PokerStars have been giving fans around the world some of the most memorable poker experiences, with live tournaments set in magnificent venues and offering mammoth prizes. Among the most highly anticipated PokerStars LIVE events each year include the PokerStars Caribbean Adventure (PCA), as well as four European Poker Tour (EPT) stops.
But things change, as they say, and many will notice that two major tournaments are currently missing from the 2020 schedule. When the schedule was released late last year, PokerStars Director of Poker Market Eric Hollreiser said they needed to assess whether a particular event is still serving its purpose, taking into consideration participation numbers, survey results, overall experience, and most importantly, player feedback.
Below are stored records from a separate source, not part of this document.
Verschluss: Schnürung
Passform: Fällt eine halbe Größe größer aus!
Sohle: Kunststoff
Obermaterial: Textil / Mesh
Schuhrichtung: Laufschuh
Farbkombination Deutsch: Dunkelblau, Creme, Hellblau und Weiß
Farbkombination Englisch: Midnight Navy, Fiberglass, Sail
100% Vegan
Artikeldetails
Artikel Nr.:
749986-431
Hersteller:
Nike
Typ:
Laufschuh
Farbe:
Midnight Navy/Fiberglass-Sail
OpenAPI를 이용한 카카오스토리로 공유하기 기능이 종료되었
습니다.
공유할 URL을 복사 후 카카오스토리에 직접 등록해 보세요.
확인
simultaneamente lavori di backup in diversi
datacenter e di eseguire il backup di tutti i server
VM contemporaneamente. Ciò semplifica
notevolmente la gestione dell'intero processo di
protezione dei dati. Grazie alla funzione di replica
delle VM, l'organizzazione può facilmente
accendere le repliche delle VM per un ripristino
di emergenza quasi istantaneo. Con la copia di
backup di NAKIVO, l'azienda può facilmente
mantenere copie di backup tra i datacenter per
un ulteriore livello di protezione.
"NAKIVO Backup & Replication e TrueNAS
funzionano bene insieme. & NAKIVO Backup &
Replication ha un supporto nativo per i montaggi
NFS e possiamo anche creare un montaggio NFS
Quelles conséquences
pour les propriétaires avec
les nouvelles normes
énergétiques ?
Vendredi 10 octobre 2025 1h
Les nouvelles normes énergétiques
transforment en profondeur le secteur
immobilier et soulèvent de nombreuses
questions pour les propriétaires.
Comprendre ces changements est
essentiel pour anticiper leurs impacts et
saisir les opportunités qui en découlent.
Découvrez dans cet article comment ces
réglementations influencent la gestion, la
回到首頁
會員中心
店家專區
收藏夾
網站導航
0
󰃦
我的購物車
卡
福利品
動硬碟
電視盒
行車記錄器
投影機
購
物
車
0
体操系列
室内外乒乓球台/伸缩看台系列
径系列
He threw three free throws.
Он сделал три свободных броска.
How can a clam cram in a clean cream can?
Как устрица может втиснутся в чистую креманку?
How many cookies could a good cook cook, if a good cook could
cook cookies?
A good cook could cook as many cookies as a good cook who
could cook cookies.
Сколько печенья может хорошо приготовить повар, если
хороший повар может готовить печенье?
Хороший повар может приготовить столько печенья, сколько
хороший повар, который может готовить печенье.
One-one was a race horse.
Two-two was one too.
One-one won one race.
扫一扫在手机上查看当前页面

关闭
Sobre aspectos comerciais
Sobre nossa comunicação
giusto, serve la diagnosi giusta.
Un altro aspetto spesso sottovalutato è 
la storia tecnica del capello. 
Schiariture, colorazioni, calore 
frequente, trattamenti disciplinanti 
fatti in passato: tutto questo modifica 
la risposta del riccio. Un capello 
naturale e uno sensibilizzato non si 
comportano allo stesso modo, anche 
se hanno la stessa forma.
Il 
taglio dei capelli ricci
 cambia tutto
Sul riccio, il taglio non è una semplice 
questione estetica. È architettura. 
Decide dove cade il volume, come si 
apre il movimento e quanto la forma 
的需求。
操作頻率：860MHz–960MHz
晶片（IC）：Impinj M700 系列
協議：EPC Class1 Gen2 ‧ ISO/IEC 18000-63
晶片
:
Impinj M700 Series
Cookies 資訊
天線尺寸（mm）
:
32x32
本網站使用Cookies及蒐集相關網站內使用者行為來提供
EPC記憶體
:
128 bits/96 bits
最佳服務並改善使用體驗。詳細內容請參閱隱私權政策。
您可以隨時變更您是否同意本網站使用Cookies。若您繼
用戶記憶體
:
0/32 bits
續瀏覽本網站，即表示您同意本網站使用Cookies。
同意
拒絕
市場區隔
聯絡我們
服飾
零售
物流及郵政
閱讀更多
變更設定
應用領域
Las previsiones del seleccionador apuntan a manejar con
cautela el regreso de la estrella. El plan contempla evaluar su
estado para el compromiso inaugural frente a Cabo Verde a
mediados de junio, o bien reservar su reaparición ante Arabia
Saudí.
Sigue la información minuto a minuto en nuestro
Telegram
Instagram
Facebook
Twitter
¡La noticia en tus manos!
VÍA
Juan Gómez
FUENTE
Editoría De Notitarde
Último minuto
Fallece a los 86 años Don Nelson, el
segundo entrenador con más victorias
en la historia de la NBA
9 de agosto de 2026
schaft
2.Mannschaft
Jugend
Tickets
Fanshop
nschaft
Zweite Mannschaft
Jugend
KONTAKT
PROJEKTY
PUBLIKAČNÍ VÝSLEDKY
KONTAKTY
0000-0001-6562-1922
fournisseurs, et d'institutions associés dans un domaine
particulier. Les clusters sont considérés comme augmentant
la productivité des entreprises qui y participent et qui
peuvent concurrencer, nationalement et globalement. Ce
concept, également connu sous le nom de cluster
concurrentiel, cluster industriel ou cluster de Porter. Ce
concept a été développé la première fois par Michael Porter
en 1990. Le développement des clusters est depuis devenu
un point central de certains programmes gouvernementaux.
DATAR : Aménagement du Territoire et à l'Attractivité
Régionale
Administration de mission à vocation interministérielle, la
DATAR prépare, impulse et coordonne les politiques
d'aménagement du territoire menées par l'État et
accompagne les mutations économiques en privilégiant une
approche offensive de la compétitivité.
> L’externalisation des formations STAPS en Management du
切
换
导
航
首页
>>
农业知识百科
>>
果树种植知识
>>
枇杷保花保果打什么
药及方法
PCA’s omission from the 2020 schedule came as no surprise for many in the poker community. Back in September 2019, there had already been speculations that the event would be axed, due to the constant decline in attendance numbers in recent years.
The Atlantis Resort on Paradise Island served as home for the PCA for 15 years, after it debuted on the Royal Caribbean Voyager of the Seas cruise ship back in 2004. The tournament awarded some of the biggest prize pools and attracted massive fields. However, recent years saw numbers dropping to record levels, coupled with some issues and complaints from players.
There was initial belief that PCA will be replaced by a different event, but it appears PokerStars has gone on a different route and instead decided to launch the first ever Red Dragon Manila in the Philippines, alongside a number of tournaments awarding Platinum Passes for the 2020 PokerStars Players NL Hold’em Championships (PSPC) in Barcelona.
EPT Prague Removed From Schedule
One other notable absence from the 2020 schedule is EPT Prague which usually occupies the December slot. Only three EPT stops are currently on the schedule, including Sochi, Monte Carlo, and Barcelona. Unlike PCA, the removal of EPT is somewhat surprising, given its size and popularity. This may have something to do with the recent change in ownership of the tournament’s venue – the Casino Atrium Prague.
The casino now belongs to Leon Tsoukernik who also owns the King’s Casino. As we all know, King’s and PokerStars’ major competitor partypoker have been working together for quite some time now.
PokerStars has yet to issue an official statement regarding these changes and only hinted at new events being announced soon.